28_UK_Gusbourne_estate_M93A9430_EDT
We ended the trip with a dinner at Ben’s place. His wife Emy prepared a delicious chili with homemade guacamole. We ate outside around the fire at the end of their garden, enjoying some ‘local craft beers’… once did not hurt. After dinner, we headed to the village pub for one last pint. A must practice! “All of the villages in England has at least one pub”, Ben said.

An opportunity to remember that although sparkling wines are more than ever at the heart of the debate, Britain first remains the kingdom of beer.

WineExplorers’cheers,
JBA

 

Thank you to Exton Park, Coates & Seely and Gusbourne estates for their warm welcome. Thank you to Gérard Basset for his valuable recommendations of wineries to visit.
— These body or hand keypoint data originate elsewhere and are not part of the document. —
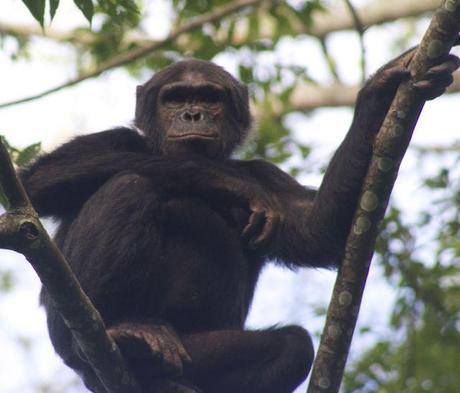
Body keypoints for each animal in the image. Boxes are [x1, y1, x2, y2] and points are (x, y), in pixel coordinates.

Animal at [20, 49, 460, 392]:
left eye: (209, 98)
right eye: (174, 98)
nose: (192, 114)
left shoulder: (268, 173)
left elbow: (315, 230)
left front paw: (381, 88)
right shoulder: (115, 140)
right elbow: (40, 181)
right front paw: (228, 185)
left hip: (195, 349)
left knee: (293, 347)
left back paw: (157, 374)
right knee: (129, 186)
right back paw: (120, 334)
Thank you to Laura Rhys for having shared her precious wine knowledges with us.
Finally, thank you to all of you who participated in the financing of the WINE Explorers’ Truck : the VIDELOT group, Chateau Calon Segur, Chateau Lafon-Rochet, Chateau La Conseillante and all the friends and relatives of the project to who we will offer some well-deserved rewards once the project is completed.
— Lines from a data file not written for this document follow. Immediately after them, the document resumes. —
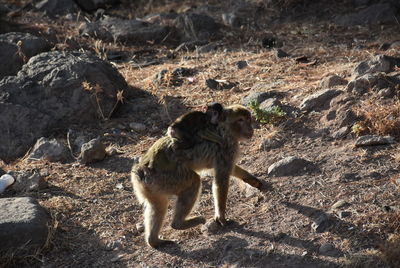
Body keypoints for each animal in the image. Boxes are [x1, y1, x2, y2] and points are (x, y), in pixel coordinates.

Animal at [130, 103, 262, 248]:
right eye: (241, 120)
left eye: (248, 119)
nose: (250, 128)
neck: (225, 127)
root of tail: (141, 170)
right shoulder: (227, 147)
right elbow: (221, 180)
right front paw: (221, 217)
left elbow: (229, 169)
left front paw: (251, 179)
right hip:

(1) Archaeological excavations have revealed amphoras and bronze cups of wine dating from the 1st century BC in southern England.
(2) The famous “French Claret” imported since the twelfth century under the leadership of Henry II – King of England, are wines of a light red color, ranging from a color similar to that of burgundy  to that of a rosé. They have made the fortune of Bordeaux at the time.
(3) There are actually 135 wineries in the country, for 470 vineyards and 1,884 hectares under vine.
(4) Corinne Seely is a brilliant winemaker, who first started winemaking at Chateau Lynch Bages, where she was part of the team that created the first white wine from this estate, before becoming the oenologist at the Domaine de Chevalier, one of the most beautiful vineyards of Bordeaux for white wines.
(5) An English sparkling wine that is named “Britagne” must at least be made from Pinot noir, Pinot Meunier and Chardonnay,  have its second fermentation in bottle (plus a number of other wine growing and winemaking techniques that must be strictly adhered to). These wines will therefore be designated as made according to the “Britannique Method”.